The most private place for your session audio is the device already in your hand. You do not need a cloud service, or CoachFlow, to turn a recording into text. With a local-first tool, the audio and the transcript can stay on your own machine.
This is the transcription step, the one that comes before any analysis. Here are the local-first tools I would start with, the cloud options for when local is not practical, and the one distinction that decides how private the whole thing is.
The distinction that matters
Two things get mixed up: where a company is based, and where your data is handled. A tool can be owned by a US company and still process your audio in the EU, or be built in Europe and run on US cloud infrastructure. So the useful split is not the flag on the website, it is where the work happens.
- Local-first means the original audio and transcript can stay on your own device.

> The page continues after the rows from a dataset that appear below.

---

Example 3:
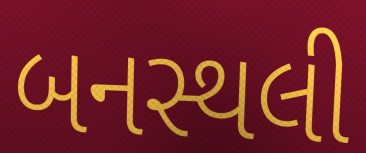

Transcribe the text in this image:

બનસ્થલી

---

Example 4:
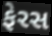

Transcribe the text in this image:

ફેરસ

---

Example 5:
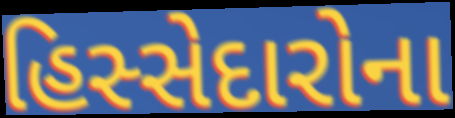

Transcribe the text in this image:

હિસ્સેદારોના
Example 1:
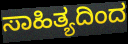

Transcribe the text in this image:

ಸಾಹಿತ್ಯದಿಂದ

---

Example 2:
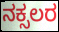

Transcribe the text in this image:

ನಕ್ಸಲರ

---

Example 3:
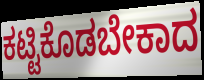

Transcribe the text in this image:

ಕಟ್ಟಿಕೊಡಬೇಕಾದ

- Privacy-mode cloud means a third party still processes the content, though it may offer controls around training, retention, region or deletion.

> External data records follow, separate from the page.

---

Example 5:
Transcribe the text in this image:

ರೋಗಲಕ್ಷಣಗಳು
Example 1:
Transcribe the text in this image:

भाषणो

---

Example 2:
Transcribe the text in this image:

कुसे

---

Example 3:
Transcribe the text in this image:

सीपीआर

Local-first is the cleaner position for confidential coaching, because it reduces the number of hands the original audio passes through.
For the record, CoachFlow is not a transcription tool, a meeting bot or a recording store. It starts after the session, on a transcript you have already chosen to use. Most meeting AI starts by capturing more. CoachFlow starts after you have decided what can be used. So the transcription choice is yours, and this post is about making it well.
Local-first tools I would start with
| Tool | Works on | What to know |
|---|---|---|
| Superwhisper | Mac, Windows, iOS | My default. Local voice models, offline use, many languages. Its privacy page says local transcription does not require it to collect your audio or transcripts. |
| MacWhisper | Mac, iOS | Strong for transcribing audio files. Local by default; the optional cloud transcription, translation and AI features send data out. Built by a Netherlands-based developer. |
| Aiko | Mac, iOS | Simple on-device transcription using Whisper. Good when you do not need a full workflow. |
| noScribe | Mac, Windows, Linux | Free and open source, made for sensitive interviews. Runs locally, no cloud. Less polished for everyday use. |
| Buzz | Mac, Windows, Linux | Open source, offline transcription powered by Whisper. Best if you are comfortable with less commercial support. |
Spokenly and VoiceInk are worth a look too, but treat them as local-first only when you have switched on local-only mode, since both also offer cloud features.
One caveat worth stating up front: these tools and their settings change. Before you rely on one, read its current privacy page and check the setting that keeps processing on your device.
A setup for sensitive coaching work
When the recording is a real client session, I keep it simple:
- a local voice model, with no cloud post-processing
- export the transcript to your own device
- remove the identifying details before anything analyses it, following how to remove names from a transcript
The aim is for the audio and the first transcript to stay on your machine, and for only a cleaned transcript to travel any further.
When local-first is not practical
Sometimes you need a cloud service: a long recording, a team workflow, or a language a local model handles poorly. That can be fine, with the right settings. The things to check are the same each time:
- Data residency: can you choose an EU region?
- Retention: is the audio or transcript kept, and for how long?
- Training: can you opt out of your data improving the provider’s models?
- Deletion: can you remove the data when you are done?
A few providers publish answers to these. Soniox offers EU data residency and says it does not retain audio or transcripts unless you ask it to. AssemblyAI offers an EU region, with retention and training settings to confirm. The OpenAI API can run in a Europe region with Zero Data Retention for eligible accounts, though abuse-monitoring logs may hold content for up to 30 days by default. Deepgram can be self-hosted on infrastructure you control, which suits teams more than solo coaches. Speechmatics is capable, but its terms need a careful read. Sonix is straightforward, though it stores data on US infrastructure. For most solo coaches, a local-first tool is the shorter path.
The rule I come back to
Use a transcription tool you trust, keep the audio on your own device where you can, remove the identifying details yourself, then analyse. That last step is where CoachFlow comes in, on a transcript you have already cleaned and chosen to use. It is the same workflow I describe in how to use AI for coaching sessions safely.